**Provided data**:
· · · ·

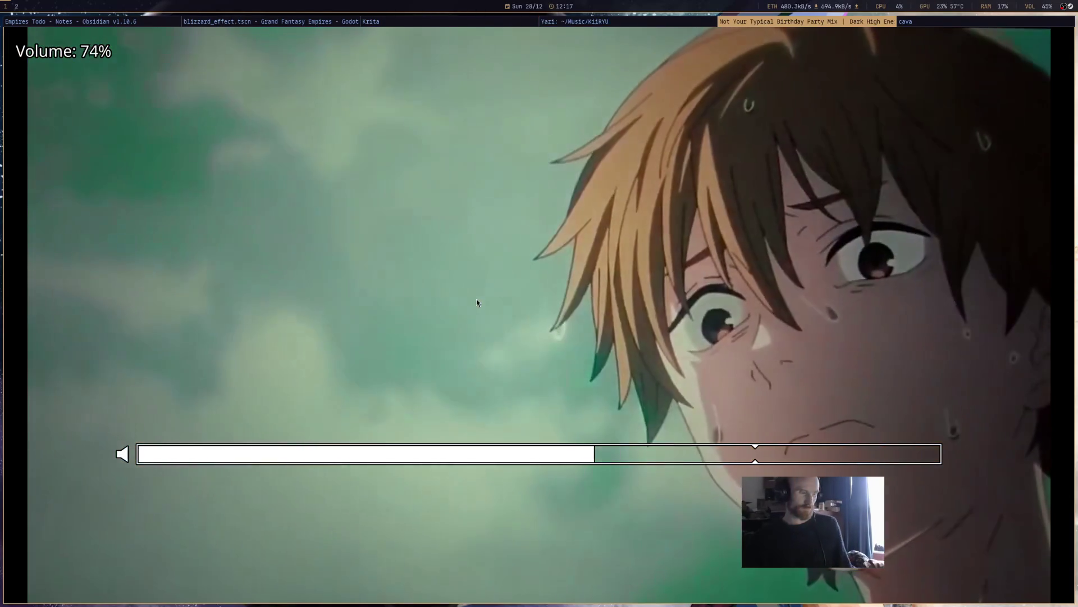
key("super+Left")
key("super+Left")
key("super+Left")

· · · ·

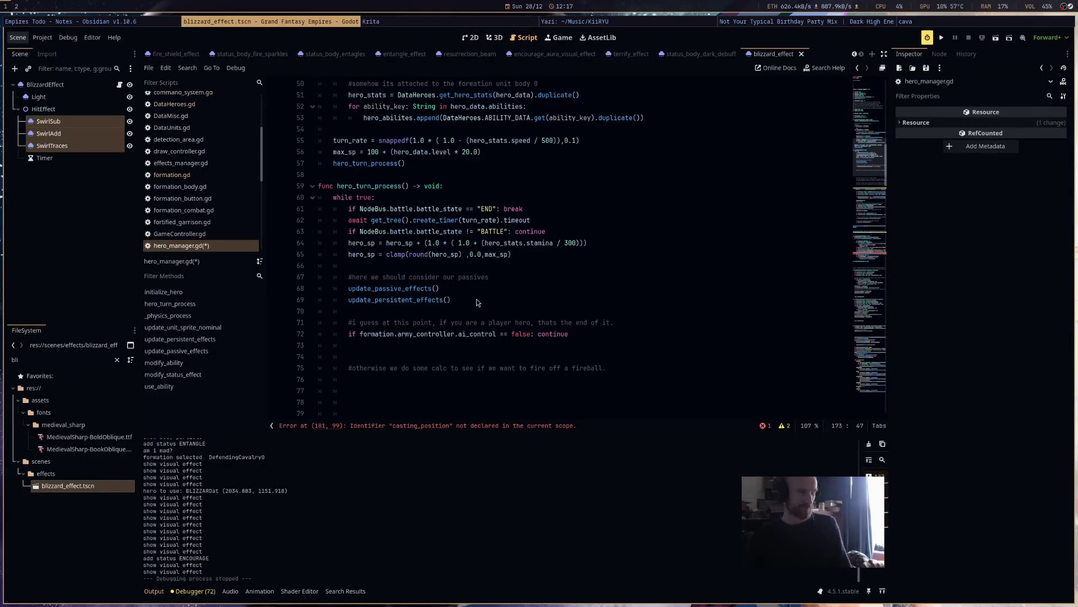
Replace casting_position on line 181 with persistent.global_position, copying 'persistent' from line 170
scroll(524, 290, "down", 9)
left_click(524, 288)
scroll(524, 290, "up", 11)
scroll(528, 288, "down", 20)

· · · ·

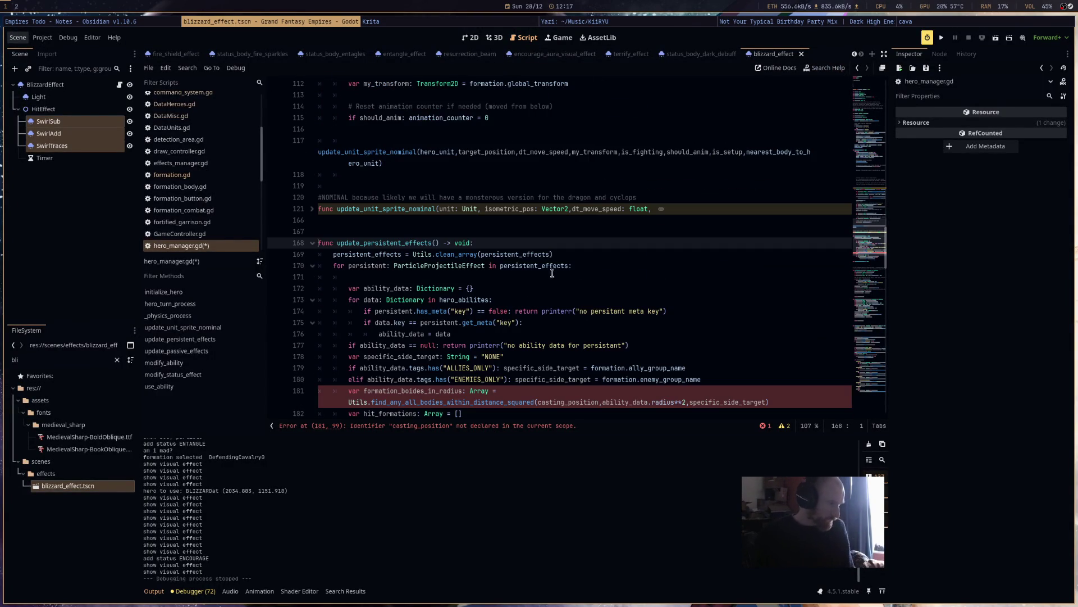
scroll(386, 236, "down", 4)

· · · ·

**Task goal**: Whenever a line of the data above holds the word "scroll", it counts once; report the total number of such lines and nothing more.

**Task output**: 4